RECORDS FOR PROCESSING —
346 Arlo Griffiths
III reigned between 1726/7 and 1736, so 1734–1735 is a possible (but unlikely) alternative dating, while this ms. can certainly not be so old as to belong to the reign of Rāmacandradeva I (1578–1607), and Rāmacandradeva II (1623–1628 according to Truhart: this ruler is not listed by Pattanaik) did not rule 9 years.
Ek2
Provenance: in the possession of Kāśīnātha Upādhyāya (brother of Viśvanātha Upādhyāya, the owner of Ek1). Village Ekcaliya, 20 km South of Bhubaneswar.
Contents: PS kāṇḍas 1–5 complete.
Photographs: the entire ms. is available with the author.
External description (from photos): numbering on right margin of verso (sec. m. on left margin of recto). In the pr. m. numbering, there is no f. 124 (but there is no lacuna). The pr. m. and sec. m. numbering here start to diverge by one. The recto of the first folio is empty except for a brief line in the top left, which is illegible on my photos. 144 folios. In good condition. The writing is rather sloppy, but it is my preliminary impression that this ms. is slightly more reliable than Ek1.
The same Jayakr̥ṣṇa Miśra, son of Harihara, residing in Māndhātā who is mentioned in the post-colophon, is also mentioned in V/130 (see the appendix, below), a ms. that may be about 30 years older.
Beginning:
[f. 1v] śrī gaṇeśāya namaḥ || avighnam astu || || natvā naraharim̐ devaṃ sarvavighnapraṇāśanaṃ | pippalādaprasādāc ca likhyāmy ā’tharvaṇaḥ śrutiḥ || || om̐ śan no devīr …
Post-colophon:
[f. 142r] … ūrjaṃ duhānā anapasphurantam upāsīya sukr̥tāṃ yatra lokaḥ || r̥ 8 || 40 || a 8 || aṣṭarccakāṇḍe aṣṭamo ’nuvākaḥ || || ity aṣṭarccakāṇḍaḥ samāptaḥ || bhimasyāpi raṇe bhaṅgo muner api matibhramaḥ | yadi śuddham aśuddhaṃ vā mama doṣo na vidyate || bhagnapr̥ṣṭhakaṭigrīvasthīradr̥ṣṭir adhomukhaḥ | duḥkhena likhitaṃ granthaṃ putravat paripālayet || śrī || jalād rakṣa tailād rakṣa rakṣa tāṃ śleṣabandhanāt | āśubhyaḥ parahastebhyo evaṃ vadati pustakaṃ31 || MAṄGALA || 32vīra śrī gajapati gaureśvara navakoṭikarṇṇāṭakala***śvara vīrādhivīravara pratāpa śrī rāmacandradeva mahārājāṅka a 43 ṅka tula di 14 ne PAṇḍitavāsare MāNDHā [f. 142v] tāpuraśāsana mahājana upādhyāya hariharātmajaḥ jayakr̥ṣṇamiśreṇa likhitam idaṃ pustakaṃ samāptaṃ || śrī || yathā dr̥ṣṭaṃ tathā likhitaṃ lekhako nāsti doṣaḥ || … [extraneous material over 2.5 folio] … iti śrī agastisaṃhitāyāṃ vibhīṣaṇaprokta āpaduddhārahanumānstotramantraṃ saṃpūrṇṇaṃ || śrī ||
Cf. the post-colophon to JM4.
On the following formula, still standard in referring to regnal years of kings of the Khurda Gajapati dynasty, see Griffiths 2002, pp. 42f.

ACTIVITY — Word for word, write out every entry shown above.

ANSWER BELOW —
346 Arlo Griffiths
III reigned between 1726/7 and 1736, so 1734–1735 is a possible (but unlikely) alternative dating, while this ms. can certainly not be so old as to belong to the reign of Rāmacandradeva I (1578–1607), and Rāmacandradeva II (1623–1628 according to Truhart: this ruler is not listed by Pattanaik) did not rule 9 years.
Ek2
Provenance: in the possession of Kāśīnātha Upādhyāya (brother of Viśvanātha Upādhyāya, the owner of Ek1). Village Ekcaliya, 20 km South of Bhubaneswar.
Contents: PS kāṇḍas 1–5 complete.
Photographs: the entire ms. is available with the author.
External description (from photos): numbering on right margin of verso (sec. m. on left margin of recto). In the pr. m. numbering, there is no f. 124 (but there is no lacuna). The pr. m. and sec. m. numbering here start to diverge by one. The recto of the first folio is empty except for a brief line in the top left, which is illegible on my photos. 144 folios. In good condition. The writing is rather sloppy, but it is my preliminary impression that this ms. is slightly more reliable than Ek1.
The same Jayakr̥ṣṇa Miśra, son of Harihara, residing in Māndhātā who is mentioned in the post-colophon, is also mentioned in V/130 (see the appendix, below), a ms. that may be about 30 years older.
Beginning:
[f. 1v] śrī gaṇeśāya namaḥ || avighnam astu || || natvā naraharim̐ devaṃ sarvavighnapraṇāśanaṃ | pippalādaprasādāc ca likhyāmy ā’tharvaṇaḥ śrutiḥ || || om̐ śan no devīr …
Post-colophon:
[f. 142r] … ūrjaṃ duhānā anapasphurantam upāsīya sukr̥tāṃ yatra lokaḥ || r̥ 8 || 40 || a 8 || aṣṭarccakāṇḍe aṣṭamo ’nuvākaḥ || || ity aṣṭarccakāṇḍaḥ samāptaḥ || bhimasyāpi raṇe bhaṅgo muner api matibhramaḥ | yadi śuddham aśuddhaṃ vā mama doṣo na vidyate || bhagnapr̥ṣṭhakaṭigrīvasthīradr̥ṣṭir adhomukhaḥ | duḥkhena likhitaṃ granthaṃ putravat paripālayet || śrī || jalād rakṣa tailād rakṣa rakṣa tāṃ śleṣabandhanāt | āśubhyaḥ parahastebhyo evaṃ vadati pustakaṃ31 || MAṄGALA || 32vīra śrī gajapati gaureśvara navakoṭikarṇṇāṭakala***śvara vīrādhivīravara pratāpa śrī rāmacandradeva mahārājāṅka a 43 ṅka tula di 14 ne PAṇḍitavāsare MāNDHā [f. 142v] tāpuraśāsana mahājana upādhyāya hariharātmajaḥ jayakr̥ṣṇamiśreṇa likhitam idaṃ pustakaṃ samāptaṃ || śrī || yathā dr̥ṣṭaṃ tathā likhitaṃ lekhako nāsti doṣaḥ || … [extraneous material over 2.5 folio] … iti śrī agastisaṃhitāyāṃ vibhīṣaṇaprokta āpaduddhārahanumānstotramantraṃ saṃpūrṇṇaṃ || śrī ||
Cf. the post-colophon to JM4.
On the following formula, still standard in referring to regnal years of kings of the Khurda Gajapati dynasty, see Griffiths 2002, pp. 42f.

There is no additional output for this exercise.